Weekly Jobless Claims

Weekly jobless claims continue to be an important source of fresh information.  Last week, 2,981,000 Americans filed for unemployment insurance, still over 8 times as much as the historical average. The good news is that ever since the peak on 3/28, claims have declined for six straight weeks. There is also good news when we look at the total number of workers who are continuing to receive benefits, not just the ones who made their initial claim last week. Continuing claims increased by the least amount since the trouble started, and it suggests that almost as many people are going back into the labor force as are leaving it.  Again this is because virtually every State is starting to “open up” to one degree or another and people are starting to go back to work.  For example, here in Maryland, our Governor is letting all manufacturing restart and allowing retail stores to open back up at 50% capacity. 

Manufacturing Survey

The New York Fed’s Empire State manufacturing survey fell a record amount to a record low of -78.2, easily surpassing the previous low of -34.3.  But the respondents of the survey still have a positive outlook on future new orders.  In addition, the respondents not only have a positive view of future general conditions but in fact that view actually improved in May. Manufacturers apparently feel the worst is over.

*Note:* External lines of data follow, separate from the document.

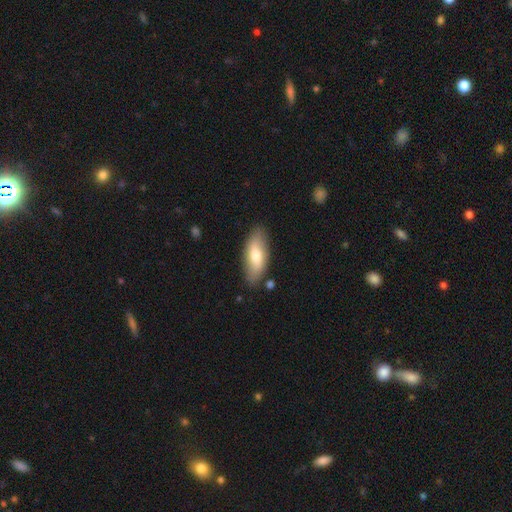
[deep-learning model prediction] This is likely a smooth galaxy (66%). How rounded: likely in between (75%). Merging: clearly none (82%).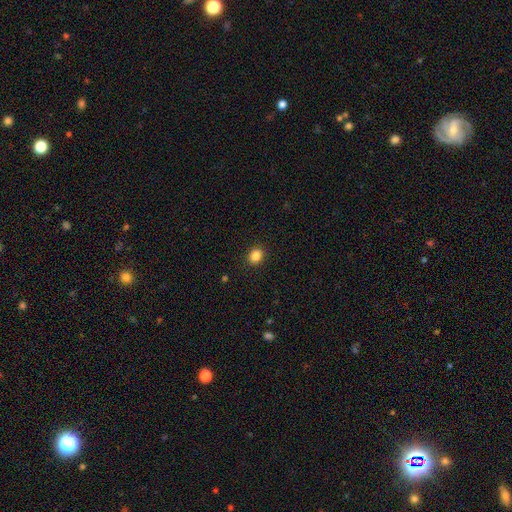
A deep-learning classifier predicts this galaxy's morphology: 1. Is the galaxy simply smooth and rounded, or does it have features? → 86% smooth, 10% star or artifact, 4% featured or disk.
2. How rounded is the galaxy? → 55% round, 44% in between, 1% cigar-shaped.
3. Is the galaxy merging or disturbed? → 90% none, 7% minor disturbance, 2% major disturbance, 1% merger.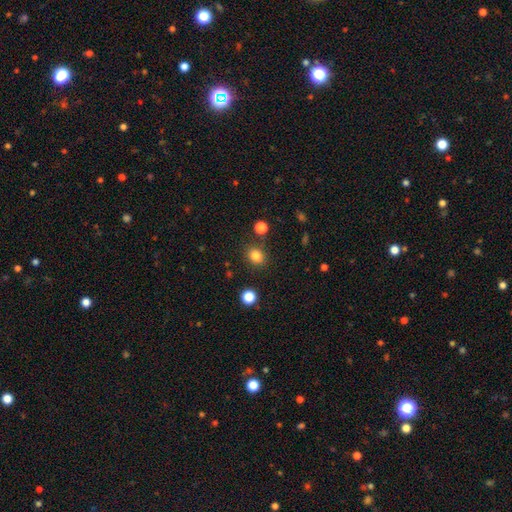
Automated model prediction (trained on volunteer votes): Smooth or featured? Predicted: smooth (p=0.83). How rounded? Predicted: round (p=0.63). Merging? Predicted: none (p=0.83).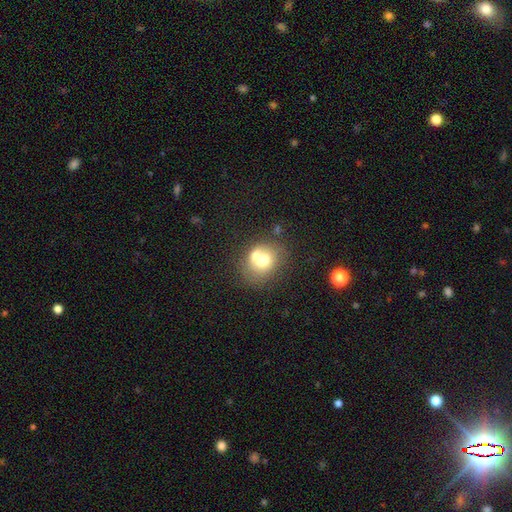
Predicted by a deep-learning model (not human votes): smooth_or_featured: smooth (p=0.66) [alt: featured or disk p=0.24]
how_rounded: round (p=0.68) [alt: in between p=0.31]
merging: merger (p=0.43) [alt: none p=0.40]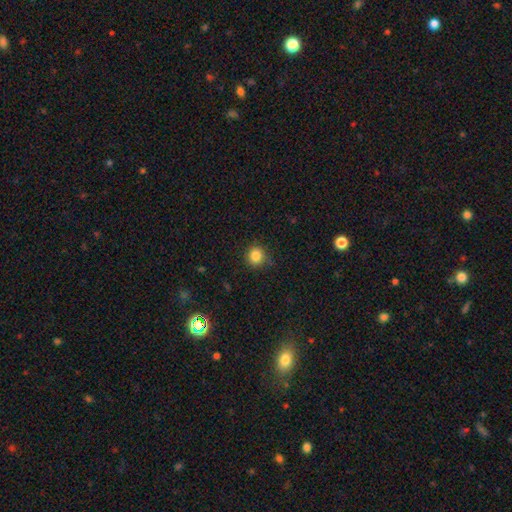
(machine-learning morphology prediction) smooth_or_featured: smooth (p=0.84) [alt: star or artifact p=0.11]
how_rounded: round (p=0.89) [alt: in between p=0.10]
merging: none (p=0.85) [alt: minor disturbance p=0.11]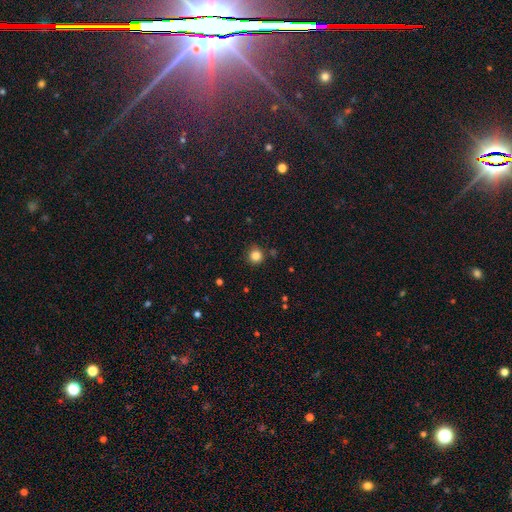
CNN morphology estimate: This appears to be a smooth galaxy with no disk features (84%) that is round (94%). Merging: none (86%).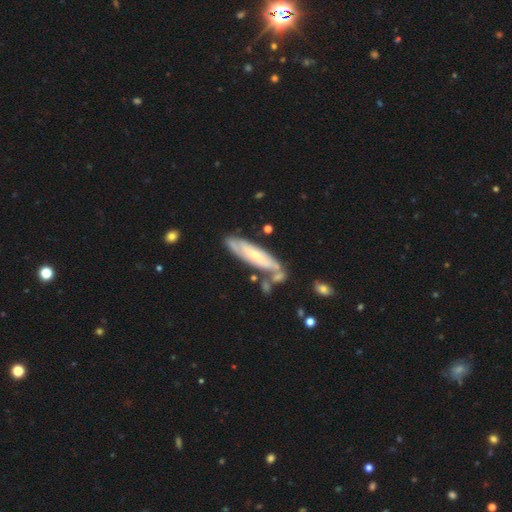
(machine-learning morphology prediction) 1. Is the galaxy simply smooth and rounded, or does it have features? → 58% featured or disk, 36% smooth, 6% star or artifact.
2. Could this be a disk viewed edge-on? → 61% no, 39% yes.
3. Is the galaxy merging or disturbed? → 62% none, 19% minor disturbance, 14% merger, 6% major disturbance.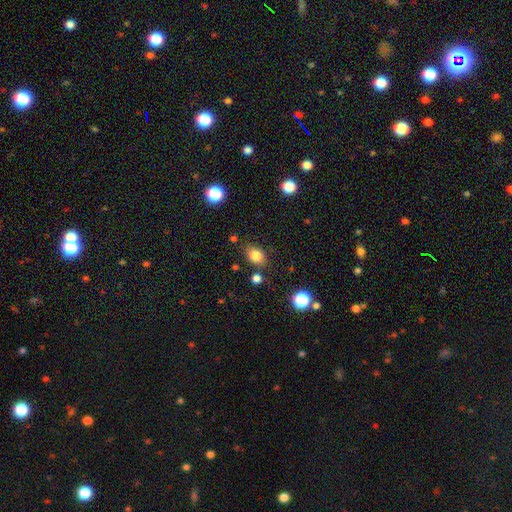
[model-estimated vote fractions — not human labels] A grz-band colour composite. It shows a smooth galaxy with no disk features (82%) that is in between round and cigar-shaped (66%). Merging: none (79%).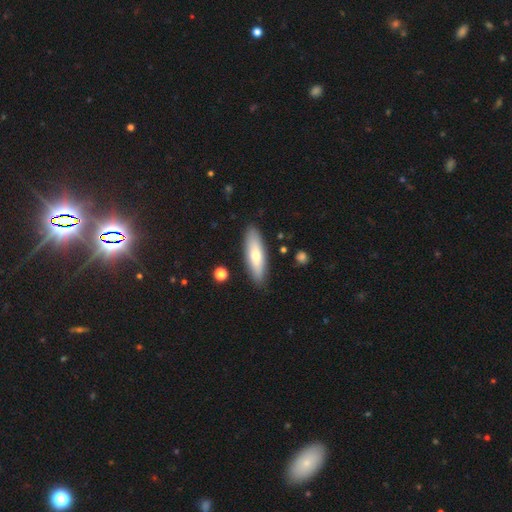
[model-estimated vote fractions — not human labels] Smooth or featured: smooth — 66% (featured or disk — 28%)
How rounded: cigar-shaped — 54% (in between — 44%)
Merging: none — 88% (minor disturbance — 9%)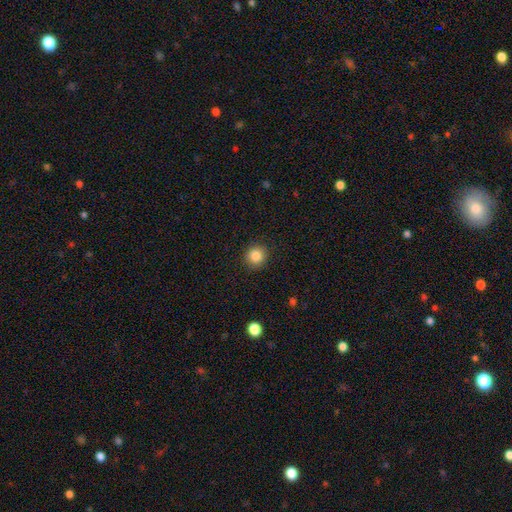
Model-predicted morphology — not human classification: Overall: smooth (85%). How rounded: round (90%). Merging: none (91%).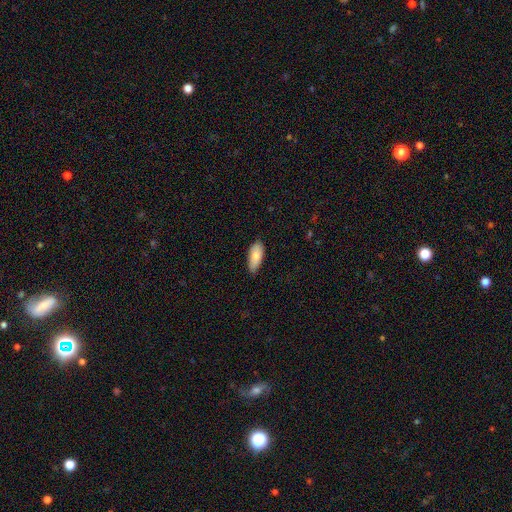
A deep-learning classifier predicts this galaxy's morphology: Smooth or featured? Predicted: smooth (p=0.80). How rounded? Predicted: in between (p=0.87). Merging? Predicted: none (p=0.77).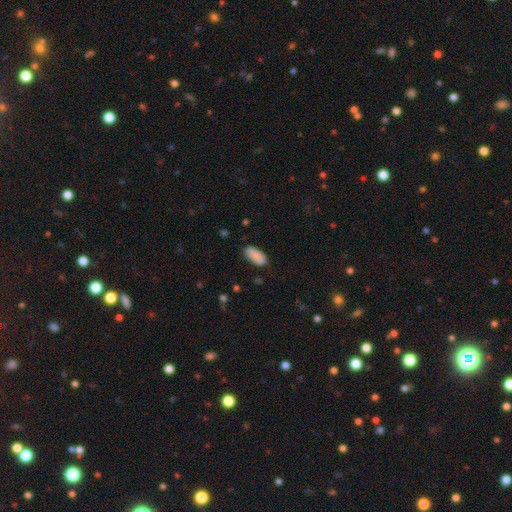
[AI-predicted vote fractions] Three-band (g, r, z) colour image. It shows a smooth galaxy with no disk features (88%) that is in between round and cigar-shaped (90%). Merging: none (79%).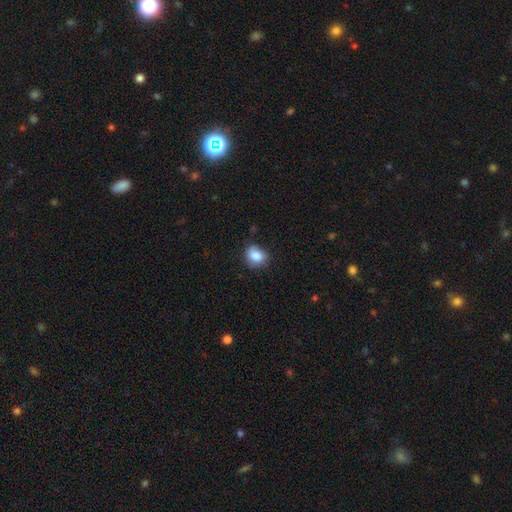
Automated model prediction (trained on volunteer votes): smooth 84%, star or artifact 9%, featured or disk 7%. Down the decision tree: how rounded — round (55%); merging — none (66%).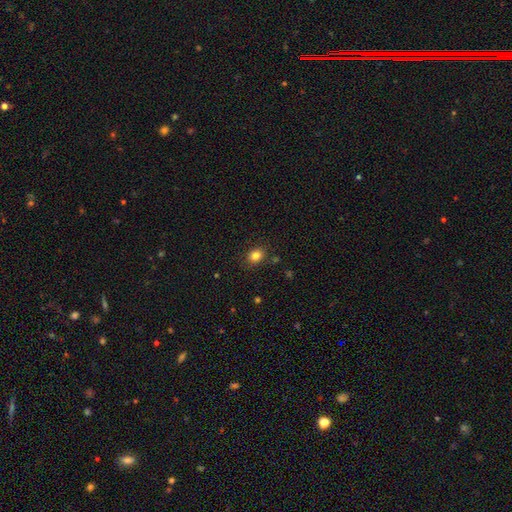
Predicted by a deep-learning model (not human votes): Smooth or featured: smooth — 83% (star or artifact — 11%)
How rounded: round — 50% (in between — 49%)
Merging: none — 85% (minor disturbance — 10%)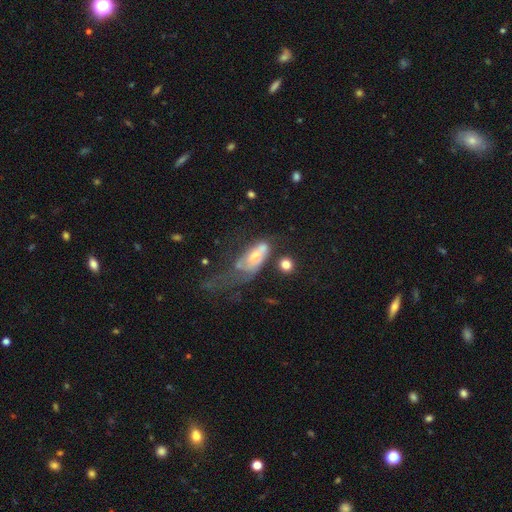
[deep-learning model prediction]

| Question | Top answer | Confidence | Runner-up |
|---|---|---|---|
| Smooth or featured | smooth | 48% | featured or disk (44%) |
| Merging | major disturbance | 46% | merger (22%) |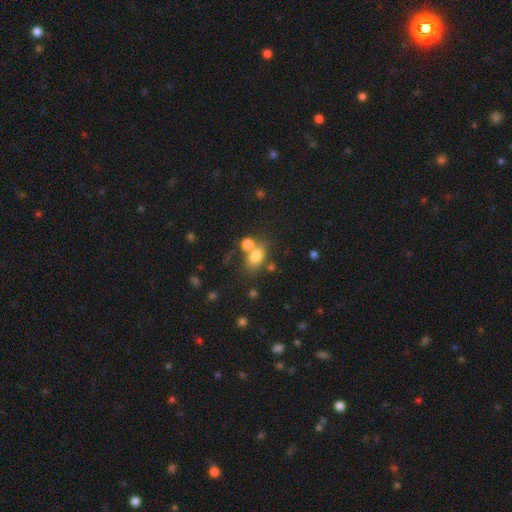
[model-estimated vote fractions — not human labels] This is likely a smooth galaxy (77%). How rounded: likely in between (69%). Merging: possibly none (50%).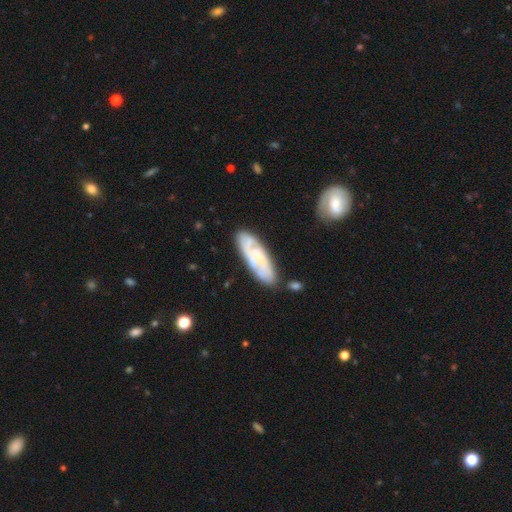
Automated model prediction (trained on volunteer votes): Smooth or featured: featured or disk — 61% (smooth — 33%)
Edge-on disk: no — 83% (yes — 17%)
Bar: no — 63% (weak — 30%)
Spiral arms: yes — 86% (no — 14%)
Bulge size: small — 55% (moderate — 22%)
Merging: none — 77% (minor disturbance — 16%)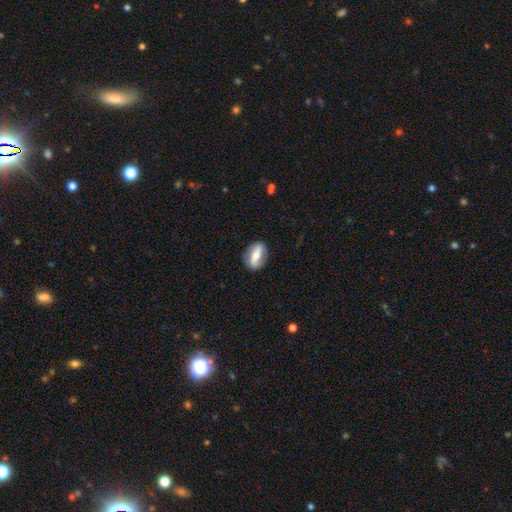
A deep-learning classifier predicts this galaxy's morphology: Smooth or featured: smooth — 49% (featured or disk — 44%)
Merging: none — 82% (minor disturbance — 13%)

Small Business Optimism Survey

The National Federation of Independent Business (NFIB) Small Business Optimism survey fell from 96.4 to 90.9 and has fallen a total of -13.7 points since February, but it still remains higher than in the Great Recession. Moreover, the net percentage of respondents expecting to see an improvement in the economy in the next six months took a sharp 24% increase in April to the highest level in 19 months. Small businesses may have been battered, but like those in the Empire State survey, they clearly believe the worst is over.

Consumer Sentiment Survey

The University of Michigan’s Consumer Sentiment survey has fallen sharply since March, and both the overall index and the expectations component took a leg down again in May. But also in May, consumers’ assessments of the current situation actually rose – perhaps those direct payments and the extra $600/wk. in unemployment benefits put a smile on consumers’ faces.  Furthermore, note that all three parts of the survey remain well above the pessimistic lows of the great recession.

We may be through the worst since virtually everything was shut down in April, but virtually every state is now starting to open back up.  Several states, including Georgia and Colorado, started opening a few weeks ago.

That is not to say we won’t still see truly demoralizing declines in some reports.  For example, coming up we will be getting three reports on the housing market in addition to weekly jobless claims, and they will all be grim. The big employment report for May, which will be released soon, is also going to be gut-wrenching, easily sending the unemployment rate past the current 14.7%. Gross Domestic Product for Q2 will include April which was totally shut down, May which will have been mostly shut down, and June which will have experienced a slowly accelerating economy. So the Q2 GDP number is still likely to show -30% q/q annualized, and keep in mind we won’t even get that report until the end of July – that’s why we say it is so “backward-looking”. But in terms of actual economic activity, not reports, we may have in fact bottomed out. Almost every State is opening back up, consumers will be spending, and people will be going back to work. The next question is how fast will the economy recover, and how long will it take for all of those unemployed people to become employed again. Our scenario remains unchanged. We continue to expect a sharp recovery in Q3 and Q4, but it will take some time longer to get all of those jobs back.